Councilors Temple Lentz and Julie Olson say they can not support any of the three candidates interviewed Tuesday
The decision on which of three final candidates for the District 5 seat on the Clark County Council is headed to the office of Gov. Jay Inslee.
The four current members of the County Council interviewed candidates Dick Rylander, Thomas Schenk and Peter Silliman Tuesday. The three candidates were chosen from a list of applicants for the position by County Chair Karen Dill Bowerman during a process following the March 1 resignation of Councilor Eileen Quiring O’Brien.
After asking each candidate the same seven questions during 40-minute individual interviews held in a virtual format, the current councilors met in executive session before returning to the public meeting. At that time, Councilor Gary Medvigy made a motion to nominate Dick Rylander for the vacant position, which represents areas of North Clark County. Chair Bowerman seconded the motion.
“He was very articulate and he has broad experience, diversity-oriented experience as a family man and in his family,’’ Medvigy said of Rylander. “He is certainly very well invested in this county … He’s basically embedded in many aspects of the community.
“With this newly created district, North County needs representation,’’ Medvigy said. “District 5 is now unrepresented for the foreseeable future. It is important and incumbent upon us to have a full council with diversity of opinion and thought.’’
The councilors were then given time for discussion, during which councilors Temple Lentz and Julie Olson indicated they would not support the nomination of Rylander.
“There were unfortunately things I heard in all of the respondents that created problems with me being able to vote for one of the candidates,’’ Lentz said. “At this moment, I’m not able to support this motion.’’
Olson followed with a similar statement.
“I also had some issues with a few questions, really important questions for me,’’ said Olson, who brought up comments made regarding the councilors’ roles as members of the Board of Health. “This a really important decision at a really important time.’’
The process for appointing a replacement for the District 5 seat gave the councilors 60 days for the process. If they were unable to reach a majority decision, state law then calls for the decision to be forwarded to the governor’s office.
Medvigy then made a motion to do just that, which Bowerman seconded. All four councilors then voted in agreement to send the decision to Gov. Inslee, who will have 30 days to appoint a candidate from the three finalists.
“District 5 used to be my district,’’ Medvigy said. “I feel really bad they are not represented and we are not a full council until they are.’’

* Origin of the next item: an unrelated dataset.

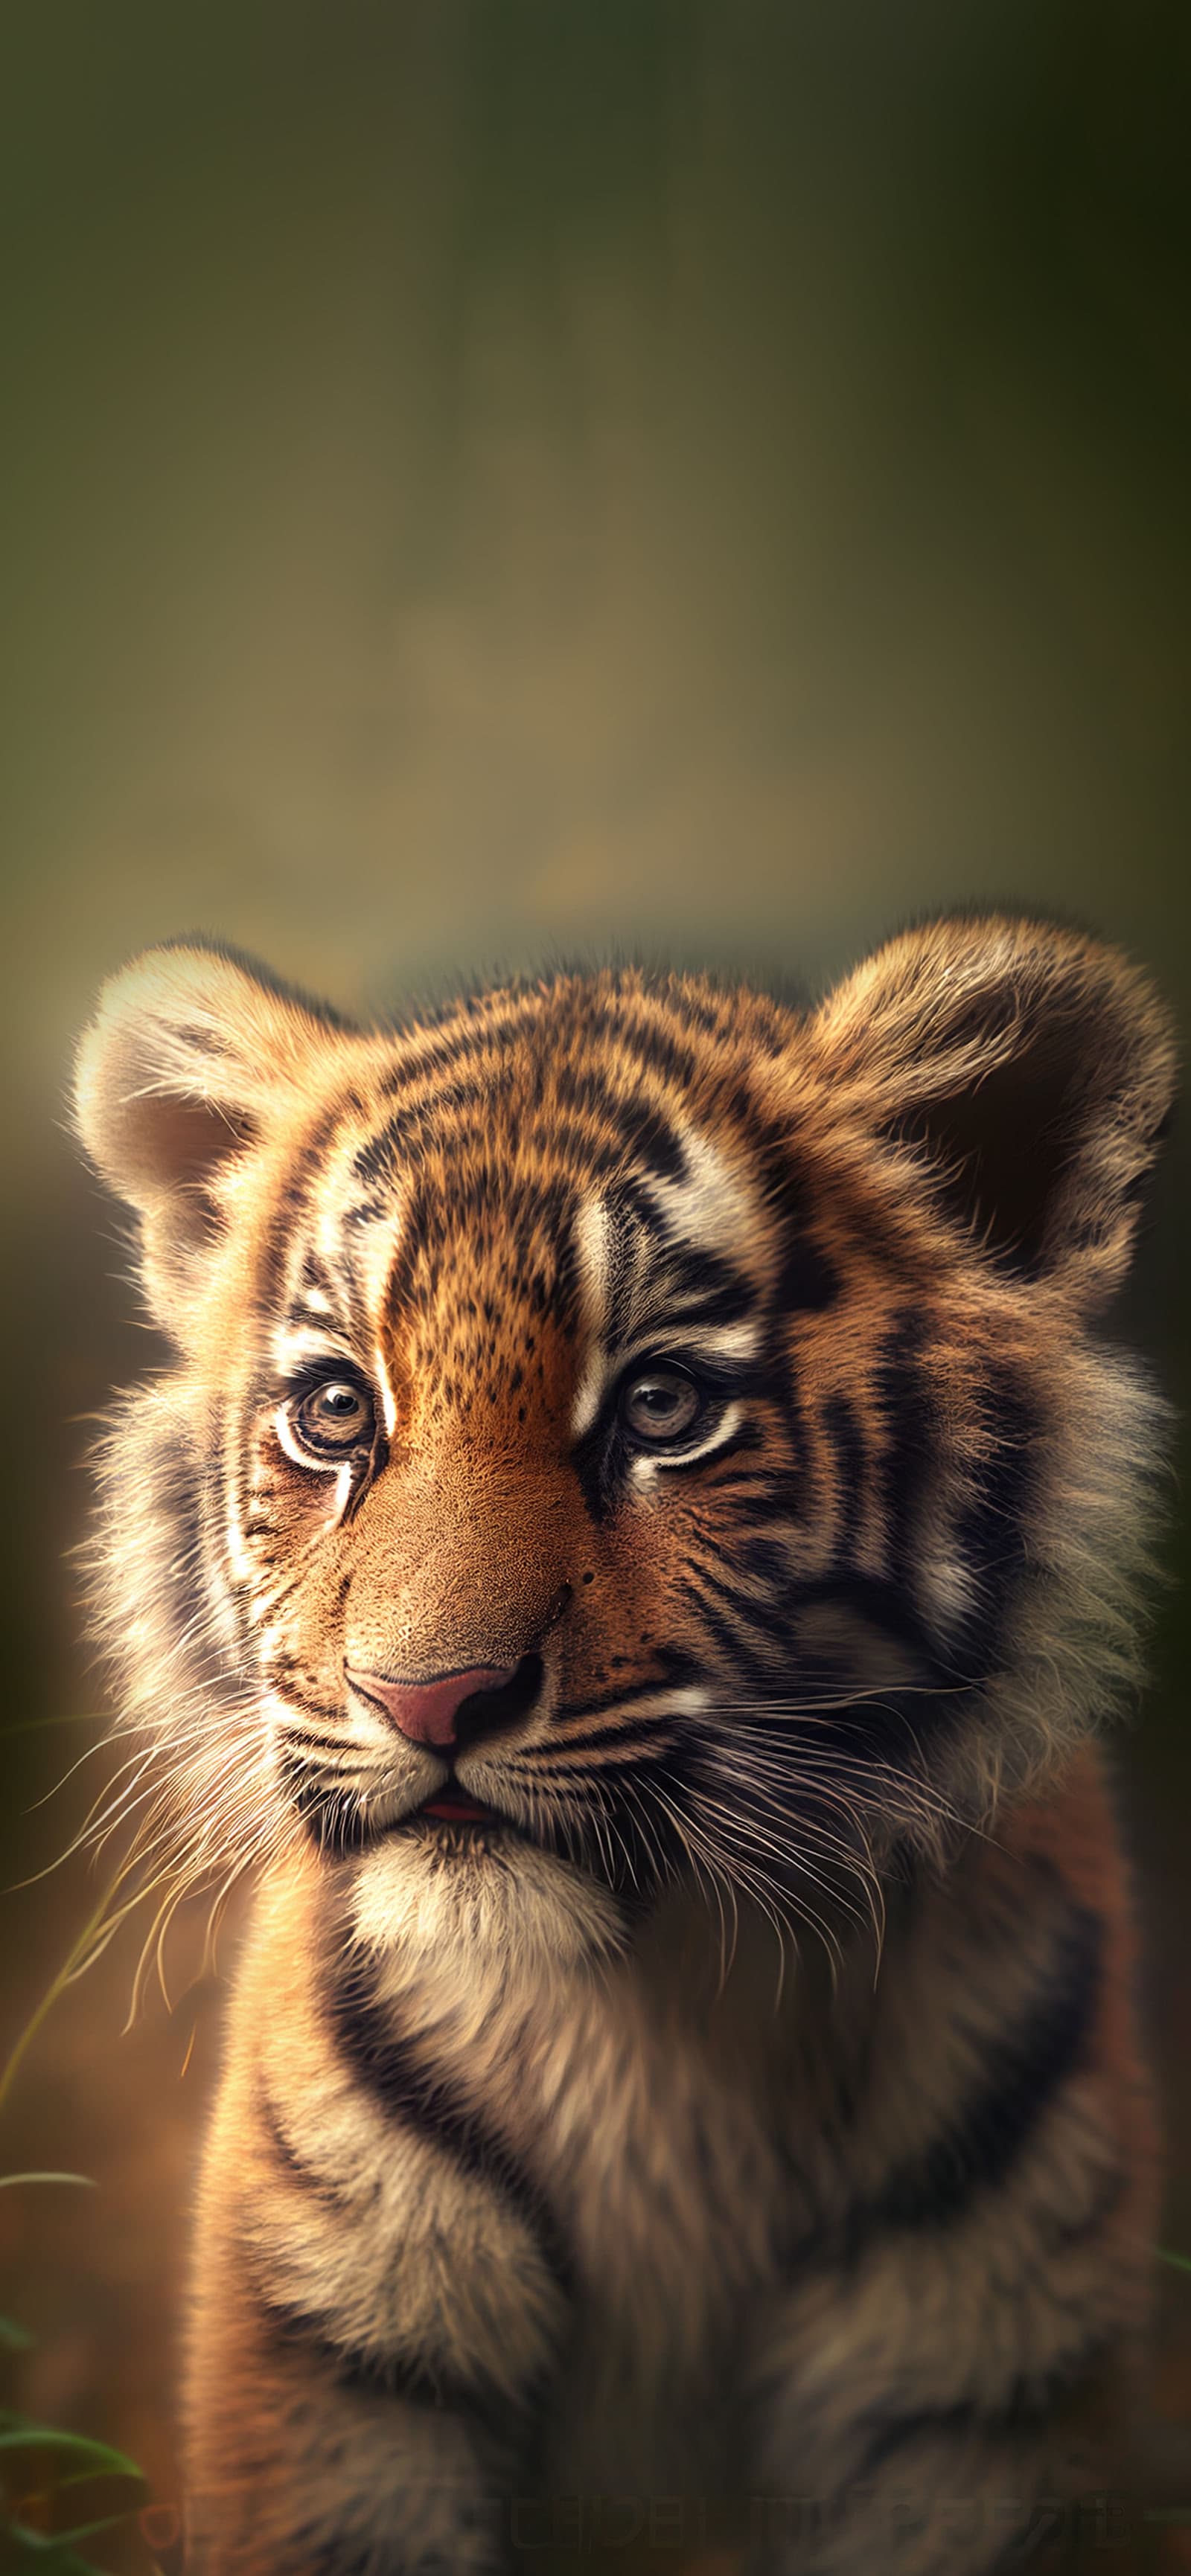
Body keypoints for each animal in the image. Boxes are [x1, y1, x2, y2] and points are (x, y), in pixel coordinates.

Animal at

Olson raised the possibility for the council to seek other applicants for the vacant position. However, Bowerman read from the applicable RCW and stated the council had fulfilled its instruction and forwarding the process to the governor was the appropriate next step.
Bowerman attempted to conduct the candidate interviews on March 2, the first day allowed by the RCW. However, both Lentz and Olson said the county chair was rushing the process. The current members of the council then attempted to set another date and the first time both Lentz and Olson indicated they were each available was Tuesday (March 29).
At the time, Medvigy expressed frustration with the lack of urgency displayed by the two councilors for filling the vacancy. On Tuesday, Medvigy expressed disappointment the county would have to wait an additional 30 days for a decision from the governor.
“It appears we have a deadlock, a deadlock we may see replicated over and over again in every action before us until we get a fifth councilor,’’ Medvigy said.
Since January 2014, Rylander has served as president of BioPharmaceutical Strategies LLC, and since September 2016 he has volunteered as executive in residence at Oregon Health and Science University to assist researchers, physicians and faculty in assessing the commercialization potential for technologies including diagnostics, devices, drugs and digital products.
Prior to serving as a contract employee to oversee Federal Agency seizure processes, Schenk was a criminal investigator and senior special agent with the United States Customs Service and a Special Agent with the Internal Revenue Service Criminal Investigation Division, beginning his career in Los Angeles and retiring in Portland. His specialties were financial crimes and money laundering.
Silliman, of La Center, owns his own business to complete telecommunications work requests requiring the rearrangement of copper pairs or fiber, drawing from his experience as technician, construction manager, splicing manager and senior engineer. From 2014 to 2016, he served as research analyst in Clark County, representing the County Council or individual councilors in their oversight of county government. He was elected to serve on the Home Rule Charter Board where he volunteered as a freeholder for Clark County in 2014.
Clark Co. WA Communications contributed information to this report.